Publicacao/Comunicacao
Intimação - Decisão
ESTADO DE MATO GROSSO PODER JUDICIÁRIO TURMA RECURSAL ÚNICA GABINETE DR. CLAUDIO ROBERTO ZENI GUIMARÃES Recurso Inominado n. 1034118-30.2022.8.11.0002 Origem: Juizado Especial Cível do Cristo Rei – Várzea Grande Parte Recorrente(s): Kerly Oliveira Lara Parte Recorrida(s): Itau Unibanco S.A. Relator: Claudio Roberto Zeni Guimarães EMENTA -
DECISÃO
MONOCRÁTICA RECURSO INOMINADO – SENTENÇA EM CONSONÂNCIA COM ENTENDIMENTO PACIFICADO NESTE ÓRGÃO COLEGIADO – CONTRATO ASSINADO PELO CONSUMIDOR – ASSINATURA SEMELHANTE ÀQUELA APOSTA EM OUTROS DOCUMENTOS CONSTANTES NOS AUTOS – DESNECESSIDADE DE PERÍCIA GRAFOTÉCNICA – SÚMULA 32 DESTA TRU – COBRANÇA LEGÍTIMA – NEGATIVAÇÃO DEVIDA NOS ÓRGÃOS DE PROTEÇÃO AO CRÉDITO – POSSIBILIDADE DE DECISÃO MONOCRÁTICA – ART. 932, IV, “B”, DO CPC, E SÚMULAS 01 DA TURMA RECURSAL ÚNICA DE MATO GROSSO E 568 DO STJ – ENUNCIADO 102 DO FONAJE – SENTENÇA MANTIDA – RECURSO CONHECIDO E DESPROVIDO. Nega-se provimento ao recurso interposto em desacordo com entendimento já pacificado no âmbito do órgão colegiado julgador.

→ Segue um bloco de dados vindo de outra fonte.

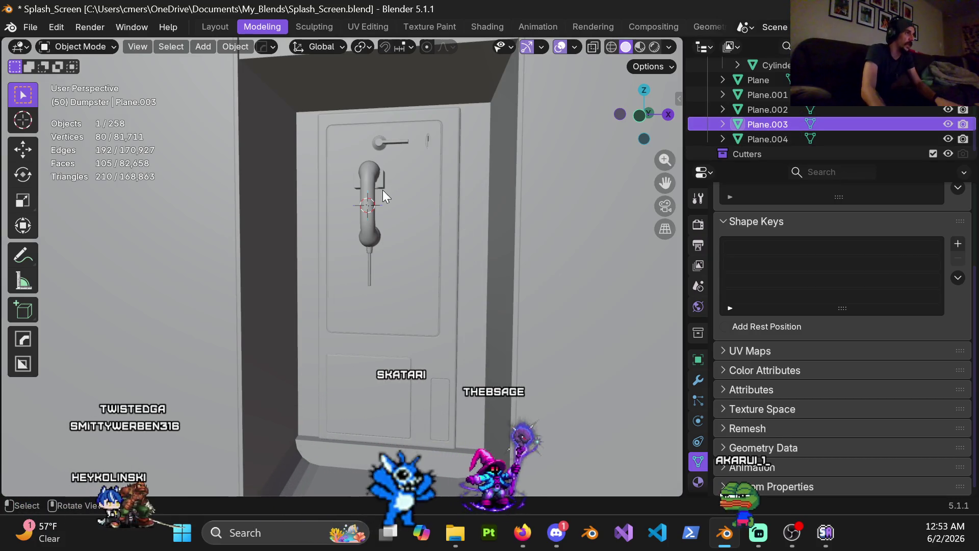
# Select the handset body Circle.001 and reveal it in the Outliner
pyautogui.click(371, 230)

Decisão monocrática face ao disposto no art. 932, IV, “b”, do Código de Processo Civil, conforme Súmulas 01 da Turma Recursal Única de Mato Grosso e 568 do Superior Tribunal de Justiça, nos termos do Enunciado 102 do FONAJE. DECISÃO MONOCRÁTICA
Vistos, etc.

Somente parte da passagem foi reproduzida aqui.